Moneyball largely manages to make scenes like this dramatic, which is pretty damn good going
A lot of this comes out of Beane’s own personality. It’s a gift of a part for Brad Pitt, who is excellent, mining the deep vein of loneliness and isolation in Beane, whose past is littered with regrets and mistakes. His own baseball career flamed out after early promise, due to his inability to adapt to a higher level of play (Brand wins Beane’s trust by telling him that, based on statistics, he would have picked him very late in the draft not first). It’s an experience that gives Beane a ready-made scepticism for “gut instinct”, but also explains his own unwillingness to get to know the players who (if he needs to) he’ll need to trade in an instant for the good of the club.

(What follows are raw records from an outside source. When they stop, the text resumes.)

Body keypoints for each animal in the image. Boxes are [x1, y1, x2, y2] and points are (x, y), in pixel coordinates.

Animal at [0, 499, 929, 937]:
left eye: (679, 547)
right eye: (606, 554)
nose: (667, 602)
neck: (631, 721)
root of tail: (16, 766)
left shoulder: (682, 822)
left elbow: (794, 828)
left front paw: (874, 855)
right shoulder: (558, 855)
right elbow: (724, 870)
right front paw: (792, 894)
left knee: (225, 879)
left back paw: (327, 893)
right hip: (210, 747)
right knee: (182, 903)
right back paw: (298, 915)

Pitt gives Beane this inner sadness, but also a level of warmth fired by competitive zeal. He’s unable to watch the games (so driven is he to win) and he treats his negotiations with other teams and managers with the sort of no-holds barred testosterone that you’d expect he played with. He’s a passionate man who loses his temper and has no time for fools. But he has a deep love for his daughter (of course!), keeps on good terms with his ex-wife and understands deep down that making life decisions is based on a lot more than money.

This also adds a level of bravery to his decision to fly in the face of decades of baseball knowledge – get this wrong and his head will be on the block. This brings added tensions to heated discussions with scouts, frenzied phone calls to secure at the right price the most statistically advantageous players, and clashes with coaches about how to pick a team that has been selected for very specific skills. It adds a human element and guts to the drama.

With super dialogue, a fine performance from Brad Pitt and some good supporting work from Jonah Hill as the (semi-fictionalised) numbers-guy slowly building in confidence, Moneyball has more than enough to recommend it. Sure not much concession is made to baseball muggles, but there’s more than enough heart and drama here to overcome the lack of explanation of how baseball works and what these percentages actually mean – the fact is it works.